Hannah et al. used near-infrared laser to partially heat C6F14 nanodroplets and produce repeated ADV [241]. Optical and ultrasonic imaging showed repeated nanodroplet vaporization and recondensation, which were highly correlated with the irradiation rate of laser pulses. Hallam et al. also used a laser to activate near infrared dye-loaded C6F14 nanodroplets and regulated repeated ADV for BBB opening [242]. The extravasation of Evans blue, photoacoustic imaging, and histological tissue staining in brain indicated the potential of laser-activated repeated ADV as a non-invasive delivery method for brain diagnosis and therapy.

Harmon et al. discussed the retention of phospholipids, PEGlated lipids, and targeting ligands (RGD peptide) on the C6F14 nanodroplet shell during repeated ADV by ultrasound [243]. The size of the nanodroplets was reduced due to shedding of phospholipids but the composition of the targeting ligands and PEGylated lipids was retained after repeated ADV. The retention of targeting ligands and size shrinkage of nanodroplets after repeated ADV might provide enhanced performance in molecular imaging and targeted therapy. Aliabouzar et al. used acoustically responsive scaffolds containing fibrin hydrogels embedded with phase-shift double emulsion microdroplets to investigate the feasibility of payload release by repeated ADV under ultrasound stimulation [244]. Fluorescent dye-loaded C5F12, C6F14, and C8F16 nanodroplets were fabricated and the optimal ultrasound parameters for repeated ADV were simulated. The fluorescence intensity of acoustically responsive scaffolds continuously decreased with multiple ultrasound pulses, and the absence of ADV-B formation during ultrasound stimulation indicated the occurrence of repeated ADV. These results demonstrated that C6F14 and C8F16 nanodroplets could continuously release payload during repeated ADV.

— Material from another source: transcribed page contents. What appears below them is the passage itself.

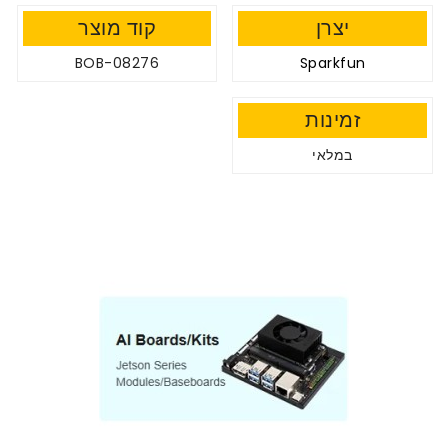
יצרן
קוד מוצר
BOB-08276
Sparkfun
זמינות
במלאי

Conclusion and future development

Medical ultrasound imaging is a mature diagnostic imaging modality in current clinical use. New clinical applications of ultrasound imaging such as high-resolution elastography, functional blood flow imaging, and molecular imaging are constantly being developed to provide physiological information. Among drug carriers, MBs and droplets with several special properties can easily be integrated with medical ultrasound to achieve noninvasive imaging and therapy at the same time. In particular, therapeutic ultrasound combined with MBs provides a new opportunity to realize noninvasive opening of the CNS barrier for therapeutic agent delivery. This concept has been under development for almost two decades and is now under clinical evaluation. In addition, preclinical evidence supports other possible applications, including anticancer immune modulation and neuromodulation. The future clinical applications of MBs can be further expanded by: (1) designing a transducer with trapping, therapeutic, and imaging abilities; and (2) improving the physical stability and payload capacity of MBs. Moreover, the applications of phase-change droplets in tumor and CNS therapy have evolved and matured. The balance between local drug delivery and biosafety has been improved by modifying the initial micro-sized droplets to nano-sized, condensed, and repeated-ADV droplets. Although the use of MBs with ultrasound for theranostic purposes seems to have developed faster and has already entered clinical evaluation, it is recognized that the use of droplets in conjunction with ultrasound presents numerous strengths such as sustained drug release, enhanced cell permeability, and improved ultrasound imaging without sacrificing safety. It is highly anticipated that the combined use of ADV and ultrasound will have clinical value in the near future.